Hudson sailed north until he reached a point near where Albany now stands. As the river now became narrower and its water fresh, he was convinced at last that he could never find his way to India by this route.
86. Hudson returns Home; his Sad Fate.—After a time, disappointed at his failure to reach India, Hudson sailed out of the river and across the ocean to England, and afterwards to Holland. The stout-hearted mariner never saw his "great river" again. On his next and last voyage he sailed farther north and entered the immense land-locked bay that now bears his name. He thought that he had this time surely discovered the long-sought opening to the Pacific. Imagine his dismay when, after coasting around its sides for nearly three months, he was forced at last to believe that this inland sea had no western outlet!
The long Arctic winter came. Hudson's men were nearly starved. They had endured so many hardships that in a frenzy of despair and wrath they at last bound their captain hand and foot, thrust him on board a small boat with his son and some sick sailors, and set them adrift. This was the last ever seen or heard of Hudson.
Probably, like De Soto, the bold navigator found his grave in the vast waters that he was the first to discover.

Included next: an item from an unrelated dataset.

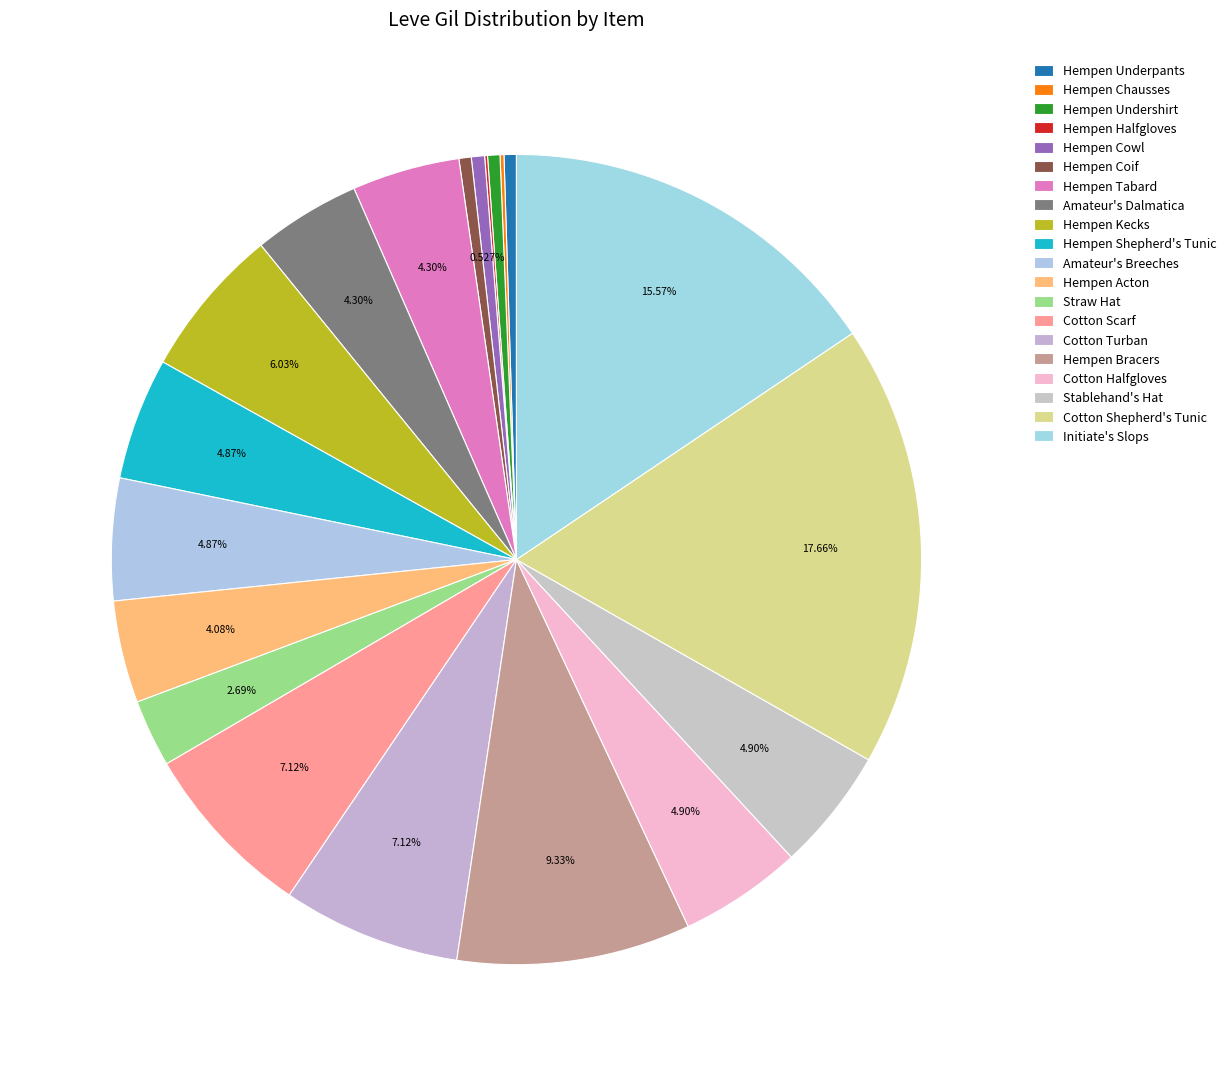

The Hempen Kecks slice represents 1% of the pie. True or false?

False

87. The Dutch claim the Territory; Manhattan Island bought of the Indians.—The Dutch now laid claim to all the territory along the Hudson River, and in 1614 they took possession of it under the name of New Netherland. In a few years they began to establish trading posts, where they might buy of the Indians the skins of bears, beavers, and otters.
After a time the Indians sold the Dutch the island of Manhattan for the sum of twenty-four dollars. This settlement, then called "New Amsterdam," was the beginning of what is now one of the largest and richest cities in the world—Greater New York.
88. The Dutch Settlers prosper.—For the first few years the settlers in New Amsterdam were poor; but after a time richer and more influential men made homes for themselves in this colony. They secured from the Dutch East India Company the right to own by purchase from the Indians a tract of land sixteen miles in length and extending an unlimited distance into the interior, and to establish there a colony of fifty people. The rich landholders were called "patroons," and their great estates laid the foundation of the wealth of many of the leading families of the Empire State.
Dutch Windmill.
89. How the Dutch People lived.—As the Dutch prospered, they built better houses. These were of wood. Each house had on its roof one weathercock, and often many of them. The gable ends were built of various-colored bricks brought over from Holland.